С мужчиной никто не спорил и никто его не поддерживал, казалось даже, что его никто не слышит, хотя слышали многие. Люди точно по общему уговору оставляли его в одиночестве с этими его мыслями, негромкой, нудноватой речью. А он, ни к кому конкретно не обращаясь, все говорил и говорил, просто в пространство перед собой; ему, похоже, и не нужны были слушатели, говорил он главным образом для самого себя, чтобы еще и еще раз себя уверить, что в Германии его ждет именно та жизнь, какой ему хочется, какая ему по душе, по нутру и не вышла у него на родине.
Не один раз вспоминался мне этот мужчина потом, в разные годы. И всегда, когда он всплывал в памяти, мне хотелось с ним встречи – задать только один вопрос: ну, чем вас, эту вашу восьмирукую бригаду, приветила Германия, какими пирогами? Или, может, кровавыми слезами вспоминается она всем вам?
14
За что только, за какие призраки надежды готовы схватиться люди в положении, подобном тому, в каком находилась масса воронежцев, сбившихся в Хохол!
В чьих-то головах родилась и быстро разлетелась по народу идея: надо пробиваться из Хохла на юг, к Острогожску, Россоши, там не немецкие, а итальянские и румынские войска, там совсем другие порядки для оккупированного населения, оттуда не посылают на принудительные работы в Германию, легче прокормиться, эвакуированным дают хлебные пайки. Называлась даже цифра – десять килограммов зерна в месяц на душу.
Из чего родился этот слух, что было в его основе и вообще – было ли что-нибудь? Скорее всего – ничего, просто чистые выдумки, но говорившие подавали эти вести, как тот небритый мужчина у плетня завидные условия жизни для трудолюбцев в Германии, – со всей убежденностью, как будто тоже сами были очевидцами таких порядков и такого обращения.

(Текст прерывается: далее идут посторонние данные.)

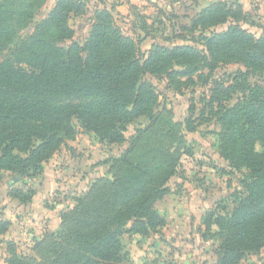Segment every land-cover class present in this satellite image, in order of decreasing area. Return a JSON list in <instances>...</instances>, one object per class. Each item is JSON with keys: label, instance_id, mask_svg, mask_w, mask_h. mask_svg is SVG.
<instances>
[{"label": "trees", "instance_id": "obj_1", "mask_svg": "<svg viewBox=\"0 0 264 264\" xmlns=\"http://www.w3.org/2000/svg\"><path fill=\"white\" fill-rule=\"evenodd\" d=\"M45 3L0 0V49L15 46L0 61V183L5 174L22 180L21 188L10 187L8 197L21 205L31 202L34 190L23 180L42 175L44 164L74 140V120L100 143L111 145L124 143L127 127L138 119L145 118L148 125L111 161L109 178L94 181L72 208L60 213L59 229L33 243L34 256L6 243V264H129L122 235L148 236L166 225L154 204L168 193L176 174V144L187 154L178 124L155 110L158 94L147 76L165 78L177 92L203 70L213 72L222 64L245 69L235 76L236 88L250 76L264 79V30L256 38L239 26L253 21L241 5L217 1L188 27L190 33L198 32L203 50L152 44L143 57L138 42L122 33L106 8L93 12L83 45L73 42L69 20L86 15V2L57 0L31 36L19 40L18 33ZM135 17L147 35L150 25ZM229 22L225 31H213ZM216 86L213 95L219 102L230 101L237 91L232 85ZM245 89L247 94L221 114V156L230 169L245 175L235 207L202 221L204 238L212 227L217 230L211 235L218 241L213 264H240L264 248V85ZM8 227L0 220V235Z\"/></svg>", "mask_w": 264, "mask_h": 264}, {"label": "rangeland", "instance_id": "obj_2", "mask_svg": "<svg viewBox=\"0 0 264 264\" xmlns=\"http://www.w3.org/2000/svg\"><path fill=\"white\" fill-rule=\"evenodd\" d=\"M173 1L175 0H158L157 9L160 13L156 9L147 11L150 15L147 35L138 30L139 21L133 12L135 21L126 22L122 17L116 18L115 23L122 33L138 42L140 55L143 57L152 44L168 48L189 45L200 50L204 49L203 43L198 38V32L193 34L188 31L190 25L188 21L194 14V9L188 11L192 5L187 7L186 3L181 8H171L170 12V7L167 6ZM262 5H264L262 0H253L252 8L255 10L252 16L253 23L239 25L256 38H259L264 30ZM50 9L48 3H45L32 22L18 33V39H28L34 28L48 15ZM92 20L93 12L81 18H70L69 25L75 32L73 42L83 45ZM230 25L232 22L213 31H225ZM203 35L209 36L208 33ZM70 43L67 42L63 46L66 47ZM14 48L15 46L11 45L0 49V61L1 56H9ZM239 72L244 74L245 69L236 64H222L213 72L203 70L193 77L191 83L183 85L179 92L174 91L165 78L147 76V80L154 85L158 94L155 110L167 113L172 122L178 124V136L182 139L187 154L182 153L183 148L176 144L179 147L176 148V153L180 154L176 174L168 182V193L154 204V209L165 217L166 225L148 236L122 235L121 242L129 256V264L215 263L214 252L217 250L218 241L212 239L211 235L217 230L212 227L209 235L206 234L204 238L202 221L204 216L212 212L215 215H223L235 207V197L242 191L240 181L245 175L244 171L236 172L230 169L228 162L221 156L219 135L222 133L221 125L224 121L221 114L223 108H231L241 100L242 95L247 94L245 85L250 88L264 85L263 78L250 76L239 82V88H236L234 79ZM216 85H220L222 89L232 85L237 91L230 101L219 102L220 97L213 95ZM72 124L77 131L74 140L67 141L51 158L50 161H53L45 165L47 176L56 185L46 199L48 206L60 204L64 208L69 207L71 200L81 193L84 194L94 181L109 178L111 161L122 155L135 132L147 126L148 121L140 118L129 125L124 134L125 142L119 145L100 143L92 133L82 130L76 120ZM174 147L172 146L171 149ZM9 180L10 177L5 176L0 184V206L6 202L5 182ZM16 187L21 188L20 185ZM5 207L7 209L3 211L0 207V217H11L14 206L8 203ZM129 227L130 224L127 229ZM23 255L34 256L33 253ZM240 264H264V248L257 255H247Z\"/></svg>", "mask_w": 264, "mask_h": 264}, {"label": "crops", "instance_id": "obj_3", "mask_svg": "<svg viewBox=\"0 0 264 264\" xmlns=\"http://www.w3.org/2000/svg\"><path fill=\"white\" fill-rule=\"evenodd\" d=\"M57 0H46V3L49 5V9L52 8ZM86 2L87 13H92L97 9L106 8L111 12L115 22L116 18H123L126 22H132L134 20V15H140L144 17V20L149 25L150 15L147 11H152L154 9L158 10L159 3L158 0H84ZM217 1H226L233 2L236 1L241 5L242 10L245 13H249L251 16H254L255 10L252 8L253 0H175L171 4H168L167 7L171 8H181L187 3L189 12L194 9V14L189 19L190 21L204 8ZM263 4H264V0ZM182 2V3H181ZM264 5H262L263 7ZM264 9V7H263ZM131 11V12H130ZM133 12V14H132ZM158 13L159 10L157 11ZM188 12V14H189ZM86 13V14H87ZM157 13V14H158ZM156 16V15H155ZM80 18V17H72ZM153 19V18H152ZM175 19V18H174ZM252 20L254 18L252 17ZM135 21V20H134ZM136 25V23H134ZM139 30V29H138ZM140 31V30H139ZM51 160V159H50ZM48 161L52 162V161ZM52 164V163H51ZM42 175L32 179V180H23V182L30 188L34 190V196L30 203L27 205H21L16 200H13L8 197V191L11 186H18L22 184V180L16 177L12 179L10 174H5V176L10 177L9 181L5 182L7 185L5 189V198L6 202L4 205L0 206L6 210L5 207L8 203L10 206H14L13 215L2 216L0 220L9 222L8 230L0 235V264H6L7 253H6V243H12L16 246L18 252L31 253V248L33 243L41 240L44 234L49 232H56L60 226V213L66 209L72 208L75 204V199L80 197L83 193L78 196H75L74 200H71V206L62 207L60 204L57 206H48L47 200L48 195L52 193L55 188L54 181L47 176V166L45 167ZM4 178L2 182L4 181ZM8 180V179H7ZM14 180V181H12ZM1 182V183H2ZM0 183V184H1ZM91 184V183H90ZM90 186V185H89ZM89 187H87L88 189ZM1 211V212H2ZM6 213V212H4ZM23 251V252H22Z\"/></svg>", "mask_w": 264, "mask_h": 264}]
</instances>
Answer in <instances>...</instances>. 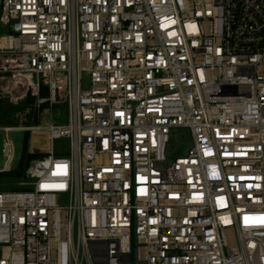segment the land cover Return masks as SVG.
Segmentation results:
<instances>
[{
  "label": "built area",
  "instance_id": "1",
  "mask_svg": "<svg viewBox=\"0 0 264 264\" xmlns=\"http://www.w3.org/2000/svg\"><path fill=\"white\" fill-rule=\"evenodd\" d=\"M29 95L0 264H264V0H0V98Z\"/></svg>",
  "mask_w": 264,
  "mask_h": 264
},
{
  "label": "rangeland",
  "instance_id": "2",
  "mask_svg": "<svg viewBox=\"0 0 264 264\" xmlns=\"http://www.w3.org/2000/svg\"><path fill=\"white\" fill-rule=\"evenodd\" d=\"M28 98V97H27ZM26 99L19 102L12 101L8 97L0 98V127L3 126H31L38 123L39 119L44 120L45 115H41L40 118L35 108V99L32 102H28ZM55 119L60 122L65 121V110L58 111L55 109ZM60 113V115H58ZM51 120L50 115L47 117ZM27 131L23 129H12L9 132V136L14 144V157L11 162V167L14 171L3 172L0 170V190H22L25 187L20 186L19 183L23 181V175L18 176L13 173L17 172L24 160L25 148H26V136ZM186 130L183 128L174 129L172 131L171 143L169 144L167 154L171 157H176L187 152V141L184 139ZM5 132L0 129V169L5 165V156L3 152ZM49 145L48 139L45 134H33L29 137L28 149L33 148L36 153L32 156H42L41 152L43 146ZM56 153L67 155L70 151V142L67 138H58L54 142Z\"/></svg>",
  "mask_w": 264,
  "mask_h": 264
},
{
  "label": "trees",
  "instance_id": "3",
  "mask_svg": "<svg viewBox=\"0 0 264 264\" xmlns=\"http://www.w3.org/2000/svg\"><path fill=\"white\" fill-rule=\"evenodd\" d=\"M43 94L45 95L46 91H43ZM33 100H34V97L29 95L28 98H27V101L28 102H32ZM29 137H30V133L28 132L27 136H26V148H25L24 160L22 162V165H21L20 169L17 172L13 173V174L18 175V176H22L23 175L24 170L26 169V167L29 164V161L32 159V156L34 155V154H29L28 153L29 149H28L27 145H28V142H29Z\"/></svg>",
  "mask_w": 264,
  "mask_h": 264
},
{
  "label": "crops",
  "instance_id": "4",
  "mask_svg": "<svg viewBox=\"0 0 264 264\" xmlns=\"http://www.w3.org/2000/svg\"><path fill=\"white\" fill-rule=\"evenodd\" d=\"M36 134H39V133H36ZM46 137H47V136H46ZM46 148H47V146H43V149H46ZM43 149H42V150H43Z\"/></svg>",
  "mask_w": 264,
  "mask_h": 264
}]
</instances>
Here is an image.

Я впервые видела, каким заразительным может быть то, что отвечает людским чаяниям. Особенно действовали на людей десять килограммов зерна. Если бы говорилось просто – зерно, это, вероятно, не производило бы такого убедительного впечатления, но точная цифра заставляла всему верить. Люди лихорадочно сбивались в партии – идти на Острогожск и Россошь. К одной из таких партий примкнули и мы с мамой. Звали с собой Зою, но она все еще надеялась, что свекор и свекровь живы, где-нибудь дальше она их все-таки встретит. И не по силам была ей дорога в сто или двести верст с малышом на руках. К тому же – надо было бы бросить все вещи. А как без них?